Try it: Your answer must match the material exactly, line for line.
+ + + + + + +
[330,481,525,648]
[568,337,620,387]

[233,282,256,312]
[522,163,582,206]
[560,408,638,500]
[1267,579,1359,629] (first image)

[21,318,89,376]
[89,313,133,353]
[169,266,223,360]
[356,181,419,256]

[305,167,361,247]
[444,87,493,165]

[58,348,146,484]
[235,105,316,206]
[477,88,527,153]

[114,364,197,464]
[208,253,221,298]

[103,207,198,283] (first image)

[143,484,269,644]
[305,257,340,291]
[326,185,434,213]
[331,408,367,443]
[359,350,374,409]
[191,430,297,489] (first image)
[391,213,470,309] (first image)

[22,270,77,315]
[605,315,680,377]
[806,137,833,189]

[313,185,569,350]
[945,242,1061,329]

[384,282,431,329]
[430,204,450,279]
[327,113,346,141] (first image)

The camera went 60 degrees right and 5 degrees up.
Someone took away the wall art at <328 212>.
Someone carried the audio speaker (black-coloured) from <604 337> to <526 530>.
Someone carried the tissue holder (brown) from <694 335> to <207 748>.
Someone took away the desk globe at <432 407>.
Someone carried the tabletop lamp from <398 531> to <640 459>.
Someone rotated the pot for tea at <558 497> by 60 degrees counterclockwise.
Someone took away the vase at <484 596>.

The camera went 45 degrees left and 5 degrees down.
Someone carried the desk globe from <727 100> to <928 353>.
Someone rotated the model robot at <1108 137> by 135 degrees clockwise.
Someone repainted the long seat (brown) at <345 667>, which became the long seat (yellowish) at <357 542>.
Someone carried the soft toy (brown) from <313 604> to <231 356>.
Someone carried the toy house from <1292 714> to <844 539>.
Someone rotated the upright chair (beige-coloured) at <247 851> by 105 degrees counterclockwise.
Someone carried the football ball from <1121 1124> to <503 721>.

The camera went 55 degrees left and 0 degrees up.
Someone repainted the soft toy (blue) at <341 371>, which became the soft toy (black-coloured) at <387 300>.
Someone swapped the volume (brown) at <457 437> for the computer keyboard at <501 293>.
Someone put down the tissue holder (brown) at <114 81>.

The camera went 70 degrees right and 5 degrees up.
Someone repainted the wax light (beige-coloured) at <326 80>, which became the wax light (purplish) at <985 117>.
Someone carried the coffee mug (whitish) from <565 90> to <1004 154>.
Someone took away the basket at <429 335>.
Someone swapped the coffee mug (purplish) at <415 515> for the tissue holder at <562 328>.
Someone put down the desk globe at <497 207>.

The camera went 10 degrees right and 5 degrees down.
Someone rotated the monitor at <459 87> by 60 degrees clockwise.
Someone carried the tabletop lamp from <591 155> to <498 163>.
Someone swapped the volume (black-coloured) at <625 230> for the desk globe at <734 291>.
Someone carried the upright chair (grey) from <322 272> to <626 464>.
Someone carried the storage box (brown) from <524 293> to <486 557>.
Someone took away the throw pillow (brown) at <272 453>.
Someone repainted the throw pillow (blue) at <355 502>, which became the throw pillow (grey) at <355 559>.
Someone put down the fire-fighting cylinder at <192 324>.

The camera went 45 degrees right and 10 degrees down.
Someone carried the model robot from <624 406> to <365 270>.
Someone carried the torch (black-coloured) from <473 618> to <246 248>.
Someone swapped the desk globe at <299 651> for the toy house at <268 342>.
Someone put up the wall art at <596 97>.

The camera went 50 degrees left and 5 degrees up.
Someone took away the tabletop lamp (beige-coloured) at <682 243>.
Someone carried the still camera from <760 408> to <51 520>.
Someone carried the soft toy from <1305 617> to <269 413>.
+ + + + + + +
Answer to this problem:
[330,481,525,648]
[568,337,620,387]

[233,282,256,312]
[522,163,582,206]
[560,408,638,500]
[1267,579,1359,629] (first image)

[21,318,89,376]
[89,313,133,353]
[169,266,223,360]
[356,181,419,256]

[305,167,361,247]
[444,87,493,165]

[58,348,146,484]
[235,105,316,206]
[477,88,527,153]

[114,364,197,464]
[208,253,221,298]

[103,207,198,283] (first image)

[143,484,269,644]
[305,257,340,291]
[326,185,434,213]
[331,408,367,443]
[359,350,374,409]
[191,430,297,489] (first image)
[391,213,470,309] (first image)

[22,270,77,315]
[605,315,680,377]
[806,137,833,189]

[313,185,569,350]
[945,242,1061,329]

[384,282,431,329]
[430,204,450,279]
[327,113,346,141] (first image)

The camera went 60 degrees right and 5 degrees up.
Someone took away the wall art at <328 212>.
Someone carried the audio speaker (black-coloured) from <604 337> to <526 530>.
Someone carried the tissue holder (brown) from <694 335> to <207 748>.
Someone took away the desk globe at <432 407>.
Someone carried the tabletop lamp from <398 531> to <640 459>.
Someone rotated the pot for tea at <558 497> by 60 degrees counterclockwise.
Someone took away the vase at <484 596>.

The camera went 45 degrees left and 5 degrees down.
Someone carried the desk globe from <727 100> to <928 353>.
Someone rotated the model robot at <1108 137> by 135 degrees clockwise.
Someone repainted the long seat (brown) at <345 667>, which became the long seat (yellowish) at <357 542>.
Someone carried the soft toy (brown) from <313 604> to <231 356>.
Someone carried the toy house from <1292 714> to <844 539>.
Someone rotated the upright chair (beige-coloured) at <247 851> by 105 degrees counterclockwise.
Someone carried the football ball from <1121 1124> to <503 721>.

The camera went 55 degrees left and 0 degrees up.
Someone repainted the soft toy (blue) at <341 371>, which became the soft toy (black-coloured) at <387 300>.
Someone swapped the volume (brown) at <457 437> for the computer keyboard at <501 293>.
Someone put down the tissue holder (brown) at <114 81>.

The camera went 70 degrees right and 5 degrees up.
Someone repainted the wax light (beige-coloured) at <326 80>, which became the wax light (purplish) at <985 117>.
Someone carried the coffee mug (whitish) from <565 90> to <1004 154>.
Someone took away the basket at <429 335>.
Someone swapped the coffee mug (purplish) at <415 515> for the tissue holder at <562 328>.
Someone put down the desk globe at <497 207>.

The camera went 10 degrees right and 5 degrees down.
Someone rotated the monitor at <459 87> by 60 degrees clockwise.
Someone carried the tabletop lamp from <591 155> to <498 163>.
Someone swapped the volume (black-coloured) at <625 230> for the desk globe at <734 291>.
Someone carried the upright chair (grey) from <322 272> to <626 464>.
Someone carried the storage box (brown) from <524 293> to <486 557>.
Someone took away the throw pillow (brown) at <272 453>.
Someone repainted the throw pillow (blue) at <355 502>, which became the throw pillow (grey) at <355 559>.
Someone put down the fire-fighting cylinder at <192 324>.

The camera went 45 degrees right and 10 degrees down.
Someone carried the model robot from <624 406> to <365 270>.
Someone carried the torch (black-coloured) from <473 618> to <246 248>.
Someone swapped the desk globe at <299 651> for the toy house at <268 342>.
Someone put up the wall art at <596 97>.

The camera went 50 degrees left and 5 degrees up.
Someone took away the tabletop lamp (beige-coloured) at <682 243>.
Someone carried the still camera from <760 408> to <51 520>.
Someone carried the soft toy from <1305 617> to <269 413>.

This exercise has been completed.